■ **TEXT PASSAGE**
Yes exactly, and at the risk of re-stating the obvious if regions A and B are required to cover the shortfall in adjacent regions C and D then regions A and B have to have enough capacity to cover the demand in all four regions A, B, C, and D at the same time. That’s a hell of an overbuild (and someone else in these comments has pointed out that even an infinite overbuild cannot cover for the certain eventuality of no wind anywhere).
“Mark Z. Jacobson, the lead author of the paper on making New York 100% renewable”
Several years ago I took a deep dive on this subject to assuage my own curiosity, looking at the only large set of real numbers I could find:
https://energy-charts.de/energy.htm
Based on the numbers available at the time, up to early 2016, it was clear that Germany would repeatedly see periods of 3-6 weeks where it would require hugely more solar, wind, and storage resources if it would power itself with a domestic “renewable” infrastructure. Vastly more. A later look at energy import/export also confirmed that Western Europe could not likely do much to solve regional temporal challenges via long-distance undersea and overland interconnects. Not to mention the security implications of a national economy which hangs from an undersea thread.
About this time Jacobson was telling the world that 100% renewable was a piece of engineering cake and I called him out on it, and suggested he look at the real numbers from Germany. He would not hear of it.
My takeaway was that snake-oil salesmen make the money and at some point the engineers take the fall.
Switzerland and Germany were traditional examples of grid stability.
Today Swiss Grid has already dropped the concept of public service, meaning, we’ll do at best with what we have, our service is no more guaranteed.
The actual situation is well described and documented in this post:
http://notrickszone.com/2019/01/26/the-green-energies-of-instability-swiss-power-grid-requires-200-fold-more-intervention-than-8-years-ago/
Our outages and breaks learning curve progresses fast.
To take a simple example, let’s build a grid with 30% wind generation on average. Allowing for an average 30% capacity factor, that means that when the wind blows strongly, wind could theoretically supply 100% of demand. So all other generators must be idled. But on occasion when the wind doesn’t blow, back up generators must be available to supply 100% of peak demand. We now have a grid with 100 % wind nameplate capacity, and 100% deliverable other generators. Double the investment.
The Australian experience has been that large high pressure systems can stall over all of south east Australia. The grid there has a nominal wind generation capacity of 5,500 MW but on occasion wind only supplies 200 MW in a grid that requires 22,000 MW on average with a peak of 33,000 MW.

■ **DATA SUPPLIED**
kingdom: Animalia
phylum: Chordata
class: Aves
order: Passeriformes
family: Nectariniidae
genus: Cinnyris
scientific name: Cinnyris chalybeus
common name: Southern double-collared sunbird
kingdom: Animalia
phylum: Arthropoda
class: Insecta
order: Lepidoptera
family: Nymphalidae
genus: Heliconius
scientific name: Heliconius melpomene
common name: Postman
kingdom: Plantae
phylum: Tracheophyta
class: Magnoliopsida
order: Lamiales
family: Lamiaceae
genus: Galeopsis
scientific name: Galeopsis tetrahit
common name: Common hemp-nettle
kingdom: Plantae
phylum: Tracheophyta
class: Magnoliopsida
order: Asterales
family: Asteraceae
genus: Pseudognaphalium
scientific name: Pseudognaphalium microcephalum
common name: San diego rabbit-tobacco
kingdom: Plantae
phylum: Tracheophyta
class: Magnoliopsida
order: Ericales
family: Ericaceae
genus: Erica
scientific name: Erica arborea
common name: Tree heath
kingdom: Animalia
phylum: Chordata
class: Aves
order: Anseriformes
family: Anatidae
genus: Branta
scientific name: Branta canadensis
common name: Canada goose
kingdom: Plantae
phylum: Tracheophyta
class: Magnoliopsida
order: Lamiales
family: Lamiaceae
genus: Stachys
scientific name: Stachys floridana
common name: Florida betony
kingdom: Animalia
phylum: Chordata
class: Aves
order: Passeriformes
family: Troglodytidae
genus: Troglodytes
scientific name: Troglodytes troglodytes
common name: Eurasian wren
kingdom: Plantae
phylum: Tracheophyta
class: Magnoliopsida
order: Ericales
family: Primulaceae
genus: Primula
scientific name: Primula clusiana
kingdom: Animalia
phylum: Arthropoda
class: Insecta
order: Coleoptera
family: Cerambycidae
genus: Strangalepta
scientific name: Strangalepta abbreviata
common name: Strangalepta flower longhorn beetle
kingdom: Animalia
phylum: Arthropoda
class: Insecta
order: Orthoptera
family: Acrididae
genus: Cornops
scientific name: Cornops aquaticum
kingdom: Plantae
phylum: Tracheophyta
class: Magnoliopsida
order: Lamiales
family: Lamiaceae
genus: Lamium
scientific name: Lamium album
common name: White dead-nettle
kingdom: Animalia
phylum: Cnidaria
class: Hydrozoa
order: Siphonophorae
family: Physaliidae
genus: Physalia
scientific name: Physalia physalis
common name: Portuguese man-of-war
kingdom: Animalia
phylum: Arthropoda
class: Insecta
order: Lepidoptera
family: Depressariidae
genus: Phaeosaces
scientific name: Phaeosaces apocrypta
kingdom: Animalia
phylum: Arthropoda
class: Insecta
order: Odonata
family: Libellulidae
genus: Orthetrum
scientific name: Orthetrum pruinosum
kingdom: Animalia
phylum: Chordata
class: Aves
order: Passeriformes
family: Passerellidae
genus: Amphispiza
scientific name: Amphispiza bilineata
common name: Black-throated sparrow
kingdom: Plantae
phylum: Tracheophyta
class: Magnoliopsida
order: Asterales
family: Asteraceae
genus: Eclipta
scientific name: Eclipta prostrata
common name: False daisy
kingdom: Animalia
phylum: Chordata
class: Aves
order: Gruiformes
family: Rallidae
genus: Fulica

■ **TASK REQUIREMENTS**
• a. Answer these from the comments on grid reliability:
(i) Up to what point in time did the German numbers in the author's deep dive run?
(ii) What average capacity factor for wind does the simple grid example allow for?
(iii) What is the nominal wind generation capacity of the grid in south east Australia?
• b. Write out the part of the comments on grid reliability starting with "My takeaway was" and going on through "curve progresses fast.".

■ **EXPECTED RESPONSES**
• a.
(i) Up to early 2016.
(ii) 30%.
(iii) 5,500 MW.

• b.
My takeaway was that snake-oil salesmen make the money and at some point the engineers take the fall.
Switzerland and Germany were traditional examples of grid stability.
Today Swiss Grid has already dropped the concept of public service, meaning, we’ll do at best with what we have, our service is no more guaranteed.
The actual situation is well described and documented in this post:
http://notrickszone.com/2019/01/26/the-green-energies-of-instability-swiss-power-grid-requires-200-fold-more-intervention-than-8-years-ago/
Our outages and breaks learning curve progresses fast.